Le paracétamol peut entraîner des lésions graves du foie. Les anti-inflammatoires non-stéroïdiens (ibuprofène, aspirine) sont à l’origine de complications rénales. Si ces médicaments sont sûrs lorsqu’ils sont correctement utilisés, ils présentent des risques lors d’une utilisation inadéquate. Or, le paracétamol et l’ibuprofène comptent parmi les médicaments les plus utilisés en automédication chez les adultes et les enfants. Dans ce contexte, l’Agence française de sécurité du médicament et des produits de santé (ANSM) demande qu’ils ne soient plus en libre accès et soient tous placés derrière le comptoir du pharmacien, renforçant ainsi son rôle de conseil auprès des patients qui souhaitent en disposer en particulier sans ordonnance.

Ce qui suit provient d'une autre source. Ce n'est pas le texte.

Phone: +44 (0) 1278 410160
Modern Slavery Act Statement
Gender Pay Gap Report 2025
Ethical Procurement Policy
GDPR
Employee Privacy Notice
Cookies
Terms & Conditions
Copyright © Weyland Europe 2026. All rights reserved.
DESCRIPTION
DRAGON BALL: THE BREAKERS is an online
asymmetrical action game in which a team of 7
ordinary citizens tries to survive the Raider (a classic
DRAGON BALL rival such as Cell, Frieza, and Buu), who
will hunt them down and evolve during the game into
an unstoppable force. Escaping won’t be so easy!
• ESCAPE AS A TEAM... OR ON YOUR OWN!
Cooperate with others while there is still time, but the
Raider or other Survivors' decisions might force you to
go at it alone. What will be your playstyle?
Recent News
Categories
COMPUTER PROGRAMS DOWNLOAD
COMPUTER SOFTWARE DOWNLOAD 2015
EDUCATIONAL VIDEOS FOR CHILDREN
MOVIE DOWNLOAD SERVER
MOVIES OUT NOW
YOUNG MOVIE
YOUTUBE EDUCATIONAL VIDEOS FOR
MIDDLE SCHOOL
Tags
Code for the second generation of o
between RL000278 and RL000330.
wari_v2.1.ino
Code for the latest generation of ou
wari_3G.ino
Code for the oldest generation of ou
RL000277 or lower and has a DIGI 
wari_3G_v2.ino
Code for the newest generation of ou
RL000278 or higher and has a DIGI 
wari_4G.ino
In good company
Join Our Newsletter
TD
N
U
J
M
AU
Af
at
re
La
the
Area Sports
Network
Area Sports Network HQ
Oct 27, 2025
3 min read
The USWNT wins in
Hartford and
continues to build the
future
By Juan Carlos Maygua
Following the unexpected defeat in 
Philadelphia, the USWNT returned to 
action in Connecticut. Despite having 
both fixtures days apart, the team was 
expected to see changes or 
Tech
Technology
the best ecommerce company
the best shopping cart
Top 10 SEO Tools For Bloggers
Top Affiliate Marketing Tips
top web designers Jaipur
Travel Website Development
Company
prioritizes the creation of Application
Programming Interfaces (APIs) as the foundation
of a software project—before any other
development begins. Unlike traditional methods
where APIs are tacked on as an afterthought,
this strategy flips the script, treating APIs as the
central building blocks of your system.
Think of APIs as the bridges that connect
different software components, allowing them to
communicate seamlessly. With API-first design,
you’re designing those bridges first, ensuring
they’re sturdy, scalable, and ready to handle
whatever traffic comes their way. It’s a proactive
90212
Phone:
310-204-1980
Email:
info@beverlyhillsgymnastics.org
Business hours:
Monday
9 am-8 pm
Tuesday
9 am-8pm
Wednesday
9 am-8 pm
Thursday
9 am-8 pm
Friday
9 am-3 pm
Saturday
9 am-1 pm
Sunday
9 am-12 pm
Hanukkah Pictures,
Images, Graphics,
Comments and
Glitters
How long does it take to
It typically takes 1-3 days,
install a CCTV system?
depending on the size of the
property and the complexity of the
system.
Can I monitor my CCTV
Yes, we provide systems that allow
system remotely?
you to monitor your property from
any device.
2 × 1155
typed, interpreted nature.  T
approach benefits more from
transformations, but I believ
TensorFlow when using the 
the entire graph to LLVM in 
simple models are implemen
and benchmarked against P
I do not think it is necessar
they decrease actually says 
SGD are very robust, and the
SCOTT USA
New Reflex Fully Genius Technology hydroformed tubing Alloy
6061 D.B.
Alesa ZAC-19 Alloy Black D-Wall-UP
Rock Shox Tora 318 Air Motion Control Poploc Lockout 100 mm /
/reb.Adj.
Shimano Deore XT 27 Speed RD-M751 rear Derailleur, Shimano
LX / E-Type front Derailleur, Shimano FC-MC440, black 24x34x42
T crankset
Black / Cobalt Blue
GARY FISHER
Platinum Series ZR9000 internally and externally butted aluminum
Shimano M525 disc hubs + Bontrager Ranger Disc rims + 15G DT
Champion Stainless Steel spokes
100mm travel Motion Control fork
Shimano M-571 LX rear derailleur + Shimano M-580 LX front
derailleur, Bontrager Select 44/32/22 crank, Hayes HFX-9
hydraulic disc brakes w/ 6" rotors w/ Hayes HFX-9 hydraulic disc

Douleurs et médicaments : la France menacée

Publiée au cœur de l’été dans l’European Journal of Pain, une étude de l’Observatoire français des médicaments antalgiques (OFMA*) révèle l’augmentation très significative de la consommation de médicaments antalgiques opiacés prescrits, et ses dangers.

Entre 2004 et 2017, la consommation d’opioïdes faibles a ainsi augmenté de 150 % pour la codéine et de 123 % pour le tramadol. La consommation d’opioïdes plus forts progresse également, en particulier l’oxycodone, dont l’usage augmente de 1950 % en général, 1180 % dans le traitement des douleurs non cancéreuses.

Parallèlement, les hospitalisations liées aux consommations de ces médicaments augmentent de 14 à 40 pour 1 000 000 soit une hausse de 167% entre 2000 et 2017. Les décès liés aux médicaments opiacés progressent également de 1,3 à 3,2 pour 1 000 000 (+ 146 % entre 2000 et 2015).

Ces tristes statistiques demeurent très inférieures aux niveaux de consommations et de risques constatés aux Etats-Unis, où 2066 personnes sont mortes d’une overdose d’opioïdes qui leur avaient été prescrits entre juin 2016 et juin 2017.

Néanmoins, l’OFMA tire la sonnette d’alarme, au regard des risques d’addictions liés à ces médicaments. Initialement développés aux fins de lutte contre les douleurs cancéreuses, les opioïdes sont désormais massivement prescrits pour soulager les douleurs chroniques, lombaires, de la hanche ou l’arthrose du genou, notamment.

Dans les colonnes de Chiro Info, l’AFC a régulièrement relayé cette alerte et soutenu le recours aux traitements non invasifs et non-médicamenteux pour soulager les douleurs neuro-musculo-squelettiques.